# UK Soap and Drama Discussion > Coronation Street > General >  Who care about danny young leaving?

## Abbie

are you going to miss him? or dont care? here is the place to post your views on the matter.

----------


## Bryan

ive seen better acting from schemical

bondboffin

----------


## Treacle

I've seen better acting from Codcilla.

----------


## Bryan

> I've seen better acting from Codcilla.


  :Rotfl:   :Rotfl:   :Rotfl:   lmao walford queen!!!! codcilla!!!! genius!!!   :Rotfl:   :Rotfl:  

bondboffin

----------


## Treacle

Cilla the dog can act much better.

----------


## alan45

Good riddiance to the helium voiced prat

----------


## Debs

glad he is going he CANNOT for the life of him act.

----------


## Chris_2k11

> Good riddiance to the helium voiced prat


LOL   :Lol:

----------


## Treacle

> Good riddiance to the helium voiced prat


Let's just cross our fingers and hope he never comes back.

----------


## Debs

ok mine are crossed WQ, in fact i have everything crossed!!

----------


## Treacle

Fingers and Toes  :Big Grin:

----------


## Jessie Wallace

Certanly not, i've seen better acting from the bar in the rovers.

----------


## Tamzi

Oh how can they be letting that wonderful, talented, charming actor go. NOT! He cant act. He should never return, nor his dumb girlfriend. He is not even important enough to give a proper storyine to. well goodbye Danny
xxx

----------


## true.moon

couldnt care if hes gone 
terrible actor

----------


## samantha nixon

i dont care if he goes or not but he is funny *sometimes*

----------


## Bad Wolf

not at all- he cant speak

----------


## Treacle

> not at all- he cant speak


I even tried using my pocket translator but it only works if you know what language it is so it can convert but I didn't know what language he was speaking.

----------


## ~*~Leanne~*~

He is a good actor and has improved loads since he was on Kerching and he must be able to act or he wouldn't of got the part

----------


## .:Kitz:.

his voice...........what is wrong with it?? do you think he has somesort of a problen where he can't speak properly coz his voice just ain't normal!!  :Rotfl:

----------


## ~*~Leanne~*~

He has got a normal voice well i think so anyway

----------


## .:Kitz:.

hmmmmm, i'm not so sure................

----------


## ~*~Leanne~*~

i am cos i like it when jamie winds him up

----------


## .:Kitz:.

he doesn't have a lisp he just talks so weirdly! its just so squeaky and strange. It might just me but i've never heard a voive like it  :Smile:

----------


## Treacle

> He has got a normal voice well i think so anyway


You obviously don't have a lot of people talking to you then.

----------


## ~*~Leanne~*~

> You obviously don't have a lot of people talking to you then.

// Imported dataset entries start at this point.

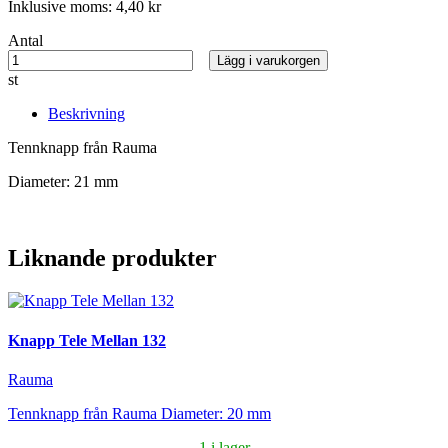
Inklusive moms:
4,40 kr
Antal
Lägg i varukorgen
st
Beskrivning
Tennknapp från Rauma
Diameter: 21 mm
Liknande produkter
Knapp Tele Mellan 132
Rauma
Tennknapp från Rauma Diameter: 20 mm
1 i lager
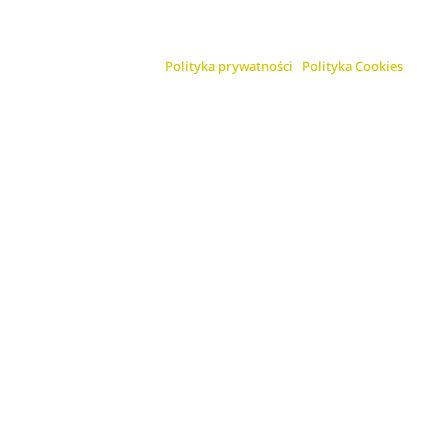
Polityka prywatności
Polityka Cookies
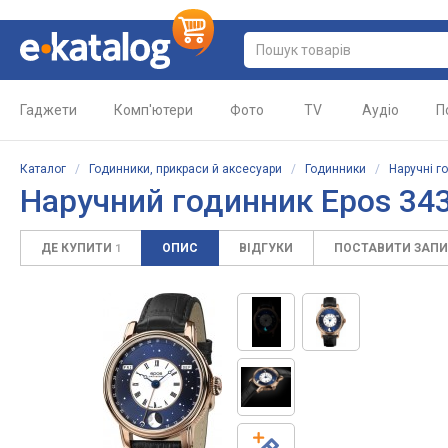
Гаджети
Комп'ютери
Фото
TV
Аудіо
П
Каталог
/
Годинники, прикраси й аксесуари
/
Годинники
/
Наручні г
Наручний годинник Epos 343
ДЕ КУПИТИ
ОПИС
ВІДГУКИ
ПОСТАВИТИ ЗАП
1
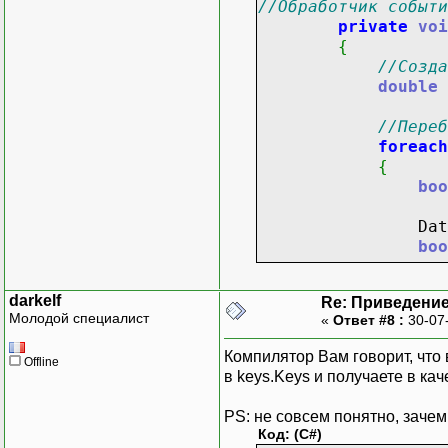
//Обработчик событи
private
voi
{
//Созда
double
//Пере
foreach
{
boo
DataR
boo
int
darkelf
Re: Приведение
Молодой специалист
«
Ответ #8 :
30-07
for
{
Компилятор Вам говорит, что
Offline
в keys.Keys и получаете в ка
PS: не совсем понятно, зачем
Код: (C#)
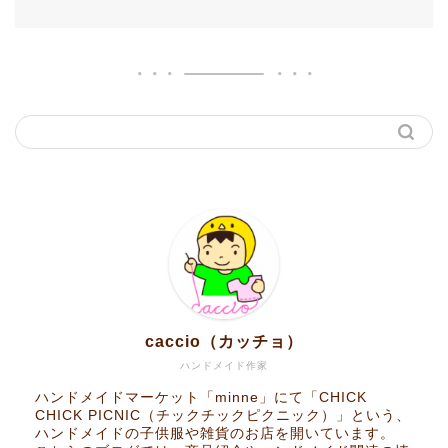
caccio（カッチョ）
ハンドメイド作家
ハンドメイドマーケット「minne」にて「CHICK
CHICK PICNIC（チックチックピクニック）」という、
ハンドメイドの子供服や雑貨のお店を開いています。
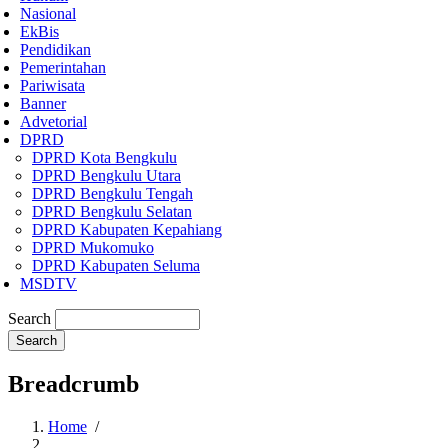
Nasional
EkBis
Pendidikan
Pemerintahan
Pariwisata
Banner
Advetorial
DPRD
DPRD Kota Bengkulu
DPRD Bengkulu Utara
DPRD Bengkulu Tengah
DPRD Bengkulu Selatan
DPRD Kabupaten Kepahiang
DPRD Mukomuko
DPRD Kabupaten Seluma
MSDTV
Search
Breadcrumb
Home
/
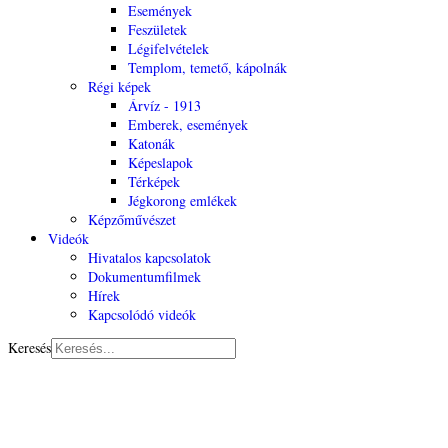
Események
Feszületek
Légifelvételek
Templom, temető, kápolnák
Régi képek
Árvíz - 1913
Emberek, események
Katonák
Képeslapok
Térképek
Jégkorong emlékek
Képzőművészet
Videók
Hivatalos kapcsolatok
Dokumentumfilmek
Hírek
Kapcsolódó videók
Keresés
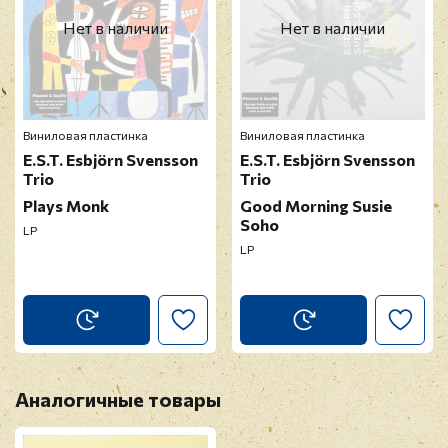
Нет в наличии
Нет в наличии
Виниловая пластинка
Виниловая пластинка
E.S.T. Esbjörn Svensson
E.S.T. Esbjörn Svensson
Trio
Trio
Plays Monk
Good Morning Susie
Soho
LP
LP
Аналогичные товары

 Yes i do and people talk differently so you shouldn't take the mic out of people

----------


## Treacle

> He is a good actor and has improved loads since he was on Kerching and he must be able to act or he wouldn't of got the part


Good? He's horrendous. And you can get a part on Corrie purely based on appearence. Acting skills aren't required nowadays. Wendi Peters is a good actress but Cilla doesn't require any strenuous acting so she comes across as being awful but Danny Young is a crap actor full stop IMHO and it's not his role on Corrie that's doing it. I've seen him on numerous chatshows etc and he's still monotonuous.

----------


## Treacle

> Yes i do and people talk differently so you shouldn't take the mic out of people


People talk differently but he makes Nadia Almada sound British born and bred.

----------


## ~*~Leanne~*~

lol but he still sounds english

----------


## .:Kitz:.

But HE MAKES NO SENSE!! You can't understand him!!

----------


## samantha nixon

one thing isnt this boards ment to be were you can speak about actors/ actresses/ soaps speaking youre mind without starting rows and slagging the actors/ actresses/ soaps of people have there own mind yes danny's voice is different but its not as weird as some people 
anyway thats what i think

----------


## Treacle

We can debate about just about anything on the soaps from someones shoes to their haircut.

----------


## Treacle

> lol but he still sounds english


Yes but you have to listen hard to him.

----------


## mad_cow911

he just annoys me, go away and play football for england i say!

----------


## Treacle

Better still vow never to grace our screens again and clear off. We're subjected to enough below par characters/actors in that show without him. If he ever comes back then we know Corrie have got themselves a Louise Berridge. I heard Tony Wood wa sleaving. I only hope it's true. His era has not been the best I'm afraid IMHO. It wasn't all bad but it's got ridiculous now.

----------


## angelblue

Did he get axed was it for bad behaviour  :Lol:

----------


## Treacle

Yes it was, he was a complete hooligan. Underage drinking - tha lot. The full caboodle he was there doing it. Never out the papers. Tha full whack. It's not being axed from a soap he needs it's prison.

----------


## mad_cow911

lol, that might be a bit hard, mabye a ban from our screens would be better!

----------


## Treacle

> lol, that might be a bit hard, mabye a ban from our screens would be better!


Yes a permanent one.

----------


## angelblue

Oh okay i can see why they axed him rightly so to 

I understand he is young and impressionable but you dont do that when you  are in a high profile soap like corrie your private life has gone out of the window. I think he thought he was bigger than the show and thought he was something. Everyone deserves a private life though  whoever they are but you also need to set an example to younger people because they tend to idealise and are quite impressionable at that age and i think he got a bit to cocky for his boots he didnt handle fame bit very well did he and corrie has also got a reputation to up hold i am sure they dont want their cast member slashed all over the front pages it doesnt set an good example to viewers.  :Lol:

----------


## mad_cow911

lol, he cant get away from papers- the attention seeking prat! lol

----------


## Treacle

I saw him on "Celebrity Stitch-Up". Wasn't even aware he was a celebrity.

----------